Un Gouvernement de Petro, par contre, pourrait représenter une faille à l'intérieur de l'Etat colombien concernant ce projet. Des personnalités importantes du monde intellectuel ont fait des déclarations très importantes concernant les élections en Colombie. Du progressisme mondial à la gauche, elles ont décidé de serrer les rangs autour de Petro. Des intellectuels comme Slavoj Zizek et Antonio Negri lui ont exprime leur soutien publiquement, ainsi qu' Atilio Borón.
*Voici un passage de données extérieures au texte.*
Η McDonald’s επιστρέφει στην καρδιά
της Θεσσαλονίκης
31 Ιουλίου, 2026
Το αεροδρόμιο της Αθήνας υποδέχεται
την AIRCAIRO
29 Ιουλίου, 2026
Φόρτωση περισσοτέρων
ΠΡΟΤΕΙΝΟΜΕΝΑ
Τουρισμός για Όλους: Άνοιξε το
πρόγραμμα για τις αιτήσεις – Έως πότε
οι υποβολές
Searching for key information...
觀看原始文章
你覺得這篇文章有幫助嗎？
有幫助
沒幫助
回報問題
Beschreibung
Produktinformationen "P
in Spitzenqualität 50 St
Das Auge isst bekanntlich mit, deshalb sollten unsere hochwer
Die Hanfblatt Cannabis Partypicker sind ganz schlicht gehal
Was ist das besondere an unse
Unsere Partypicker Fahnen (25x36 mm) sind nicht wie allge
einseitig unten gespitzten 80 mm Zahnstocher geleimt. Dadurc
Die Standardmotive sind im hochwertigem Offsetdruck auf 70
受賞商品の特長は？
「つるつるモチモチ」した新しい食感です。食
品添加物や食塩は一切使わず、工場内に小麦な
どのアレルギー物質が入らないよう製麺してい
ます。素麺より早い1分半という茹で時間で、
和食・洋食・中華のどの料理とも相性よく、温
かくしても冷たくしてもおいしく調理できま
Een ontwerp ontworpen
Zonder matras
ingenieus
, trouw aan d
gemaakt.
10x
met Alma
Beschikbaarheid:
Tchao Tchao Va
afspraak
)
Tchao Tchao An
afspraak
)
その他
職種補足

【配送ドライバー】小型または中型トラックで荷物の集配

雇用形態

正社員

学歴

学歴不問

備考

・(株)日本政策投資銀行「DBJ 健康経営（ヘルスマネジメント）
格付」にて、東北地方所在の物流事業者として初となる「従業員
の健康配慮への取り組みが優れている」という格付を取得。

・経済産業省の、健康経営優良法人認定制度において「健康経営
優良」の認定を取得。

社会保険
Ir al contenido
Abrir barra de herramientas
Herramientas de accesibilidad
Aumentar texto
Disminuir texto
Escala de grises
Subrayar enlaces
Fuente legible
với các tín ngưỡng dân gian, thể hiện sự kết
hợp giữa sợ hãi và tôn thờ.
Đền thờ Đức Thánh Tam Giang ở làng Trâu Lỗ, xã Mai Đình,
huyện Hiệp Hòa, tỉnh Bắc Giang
Le Sud-africain John Maxwell Coetzee, Prix Nobel de Littérature, l'a fait aussi alors que Vargas Llosa, de droite, a assuré Iván Duque de son soutien.
Le système politique colombien a été blindé pendant des décennies, fermant la voie de la démocratie à toute forme de dissidence ou de rébellion mais si, surmontant la machinerie de l'uribisme, la guerre médiatique et le piège du système électoral, cette génération qui a récupéré sa volonté de pouvoir amène Gustavo Petro à la présidence du pays, son principal défi sera de gouverner avec un Congrès majoritairement d'opposition et contre les pouvoirs factuels du pays et transnationaux qui dominent la Colombie.
Dans cet effort titanesque, il devra avoir le concours de toutes les forces populaires pour gouverner. IL se trouvera face à plusieurs carrefours pour choisir ses alliances à l'intérieur du pays mais aussi ses alliances internationales. Les mêmes forces qui se joignent aujourd'hui à la campagne dans le pays et à l'étranger devront continuer à faire pression pour qu'il prenne les bonnes décisions qui conduisent à la construction de la paix et à la récupération de la souveraineté perdue.
Une partie importante du destin immédiat de l'Amérique se définit cette semaine dans les élections présidentielles de Colombie. Une victoire d'Iván Duque constituerait un retour de la Colombie aux faux positifs et aux invasions internationales pour lesquelles, selon Álvaro Uribe, « il a manqué de temps. » Il faudra être confiants dans le fait que cette génération qui a repris sa volonté de pouvoir, vienne voter contre Duque dimanche prochain et défende son vote. Mais surtout, qu'elle conserve sa capacité de lutte pour les batailles qui vont venir en Colombie, avec Petro ou sans lui.